Ils soutiennent qu’ils possèdent deux gites sur la commune de Besse et Saint-Anastaise et qu’ils subissent une double imposition sur ces deux biens loués toute l’année.
Vu les autres pièces du dossier.
Vu le code de justice administrative.
Considérant ce qui suit :
Aux termes de l'article R. 222‑1 du code de justice administrative : « (…) les présidents de formation de jugement des tribunaux (...) peuvent, par ordonnance : / (…) 7° Rejeter, après l’expiration du délai de recours (…), les requêtes ne comportant que des moyens (…) qui ne sont assortis que de faits manifestement insusceptibles de venir à leur soutien ou ne sont manifestement pas assortis des précisions permettant d’en apprécier le bien-fondé (…) ».
Aux termes de l’article R. 411-1 du code de justice administrative : « La juridiction est saisie par requête. La requête indique les nom et domicile des parties. Elle contient l’exposé des faits et moyens, ainsi que l’énoncé des conclusions soumises au juge ». Aux termes de l'article R. 421‑1 du code de justice administrative : « La juridiction ne peut être saisie que par voie de recours formé contre une décision et ce, dans les deux mois à partir de la notification ou de la publication de la décision attaquée (…) ».
Si au soutien de leur conclusion tendant à la décharge de la cotisation foncière des entreprises ou de la taxe d’habitation auxquelles ils ont été assujettis, les requérants font valoir qu’ils subissent une double imposition, ce moyen n’est pas assorti des précisions suffisantes permettant d’en apprécier le bien-fondé. Par suite, la requête de M. et Mme C... doit être rejetée par application des dispositions du 7° de l’article R. 222-1 du code de justice administrative.
O R D O N N E :
Article 1er : La requête de M. B... et Mme A... C... est rejetée.

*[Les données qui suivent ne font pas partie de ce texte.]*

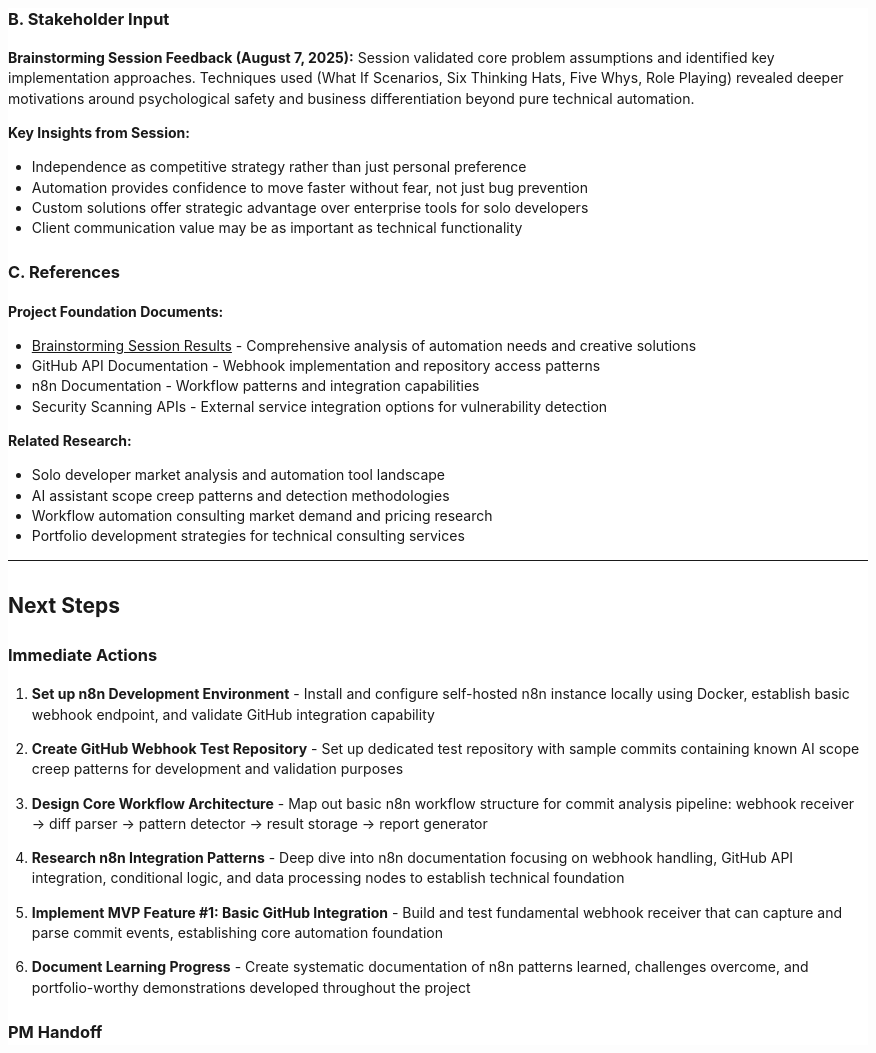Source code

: ### B. Stakeholder Input

**Brainstorming Session Feedback (August 7, 2025):**
Session validated core problem assumptions and identified key implementation approaches. Techniques used (What If Scenarios, Six Thinking Hats, Five Whys, Role Playing) revealed deeper motivations around psychological safety and business differentiation beyond pure technical automation.

**Key Insights from Session:**
- Independence as competitive strategy rather than just personal preference
- Automation provides confidence to move faster without fear, not just bug prevention
- Custom solutions offer strategic advantage over enterprise tools for solo developers
- Client communication value may be as important as technical functionality

### C. References

**Project Foundation Documents:**
- [Brainstorming Session Results](brainstorming-session-results.md) - Comprehensive analysis of automation needs and creative solutions
- GitHub API Documentation - Webhook implementation and repository access patterns
- n8n Documentation - Workflow patterns and integration capabilities
- Security Scanning APIs - External service integration options for vulnerability detection

**Related Research:**
- Solo developer market analysis and automation tool landscape
- AI assistant scope creep patterns and detection methodologies
- Workflow automation consulting market demand and pricing research
- Portfolio development strategies for technical consulting services

---

## Next Steps

### Immediate Actions

1. **Set up n8n Development Environment** - Install and configure self-hosted n8n instance locally using Docker, establish basic webhook endpoint, and validate GitHub integration capability

2. **Create GitHub Webhook Test Repository** - Set up dedicated test repository with sample commits containing known AI scope creep patterns for development and validation purposes

3. **Design Core Workflow Architecture** - Map out basic n8n workflow structure for commit analysis pipeline: webhook receiver → diff parser → pattern detector → result storage → report generator

4. **Research n8n Integration Patterns** - Deep dive into n8n documentation focusing on webhook handling, GitHub API integration, conditional logic, and data processing nodes to establish technical foundation

5. **Implement MVP Feature #1: Basic GitHub Integration** - Build and test fundamental webhook receiver that can capture and parse commit events, establishing core automation foundation

6. **Document Learning Progress** - Create systematic documentation of n8n patterns learned, challenges overcome, and portfolio-worthy demonstrations developed throughout the project

### PM Handoff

Article 2 : La présente ordonnance sera notifiée à M. B... et Mme A... C....
Fait à Clermont-Ferrand, le 29 janvier 2026.
La présidente de la 1ère chambre,
R. CARAËS
La République mande et ordonne au ministre de l’économie, des finances et de la souveraineté industrielle, énergétique et numérique, en ce qui le concerne ou à tous commissaires de justice à ce requis en ce qui concerne les voies de droit commun contre les parties privées, de pourvoir à l’exécution de la présente décision.